By 10 August, Last had concluded a decisive victory was unattainable and the majority of the force was withdrawn, leaving a Māori attack force to maintain fire. Three days later they discovered Te Rangihaeata and his entire force had evacuated under cover of darkness and rain. Delayed by storms, the kūpapa Māori, including a Ngāti Toa detachment led by Rawiri Puaha, began a pursuit on 17 August through heavy bush across steep ridges, deep valleys and rocky streams, with both sides suffering casualties in sporadic exchanges of gunfire. Te Rangihaeata finally entrenched himself with about 100 men at a pā named Poroutawhao in swampland between Horowhenua and the Manawatu, while Te Mamaku returned with his force to his Whanganui River base.

The site of the 6–10 August battle has been preserved as a recreational area named Battle Hill Farm Forest Park.

==Waitangi Tribunal==

The Waitangi Tribunal issued a report in 2003 on 13 claims relating to the area covered by the New Zealand Company's 1839 Port Nicholson deed of purchase, as extended in 1844 to the southwest coast. It identified Māori groups with ahi ka rights in the Port Nicholson block in 1840, which included Ngāti Toa in the Heretaunga and concluded that the Crown had failed to adequately compensate Ngāti Toa, Ngāti Rangatahi and Ngāti Tama for their loss of lands and cultivations.
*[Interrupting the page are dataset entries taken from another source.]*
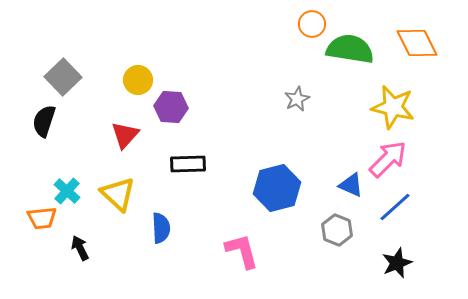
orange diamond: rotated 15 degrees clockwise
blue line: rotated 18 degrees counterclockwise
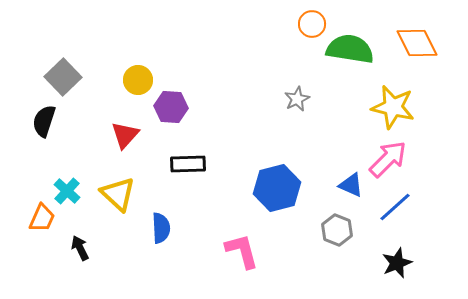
orange trapezoid: rotated 60 degrees counterclockwise
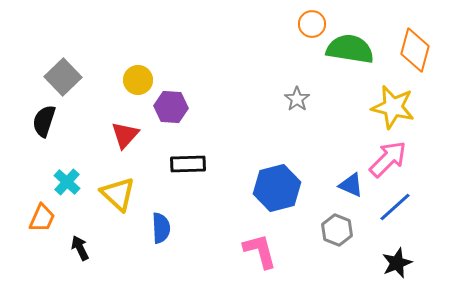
orange diamond: moved 2 px left, 7 px down; rotated 42 degrees clockwise
gray star: rotated 10 degrees counterclockwise
cyan cross: moved 9 px up
pink L-shape: moved 18 px right
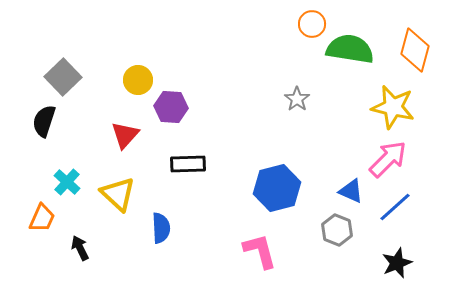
blue triangle: moved 6 px down
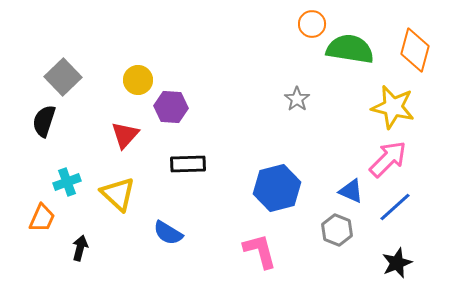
cyan cross: rotated 28 degrees clockwise
blue semicircle: moved 7 px right, 5 px down; rotated 124 degrees clockwise
black arrow: rotated 40 degrees clockwise
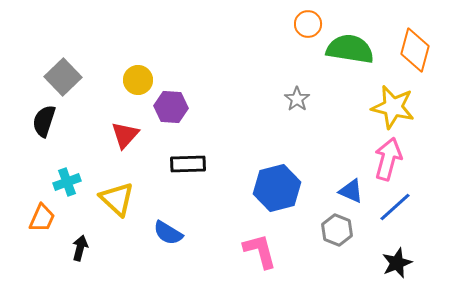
orange circle: moved 4 px left
pink arrow: rotated 30 degrees counterclockwise
yellow triangle: moved 1 px left, 5 px down
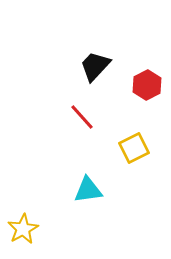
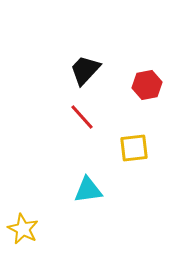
black trapezoid: moved 10 px left, 4 px down
red hexagon: rotated 16 degrees clockwise
yellow square: rotated 20 degrees clockwise
yellow star: rotated 16 degrees counterclockwise
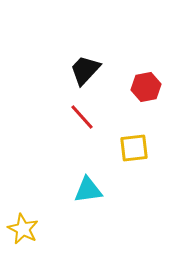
red hexagon: moved 1 px left, 2 px down
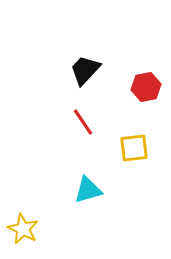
red line: moved 1 px right, 5 px down; rotated 8 degrees clockwise
cyan triangle: rotated 8 degrees counterclockwise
The tribunal found that the 1839 Port Nicholson deed of purchase was invalid and conferred no rights to either the New Zealand Company or those to whom it on-sold its land. It found that the Crown had failed to protect the treaty rights of Māori to sell their land at a fair price and it was critical of the decision to switch from proceeding with Spain's inquiry to implementing a form of arbitration without the informed consent of Māori.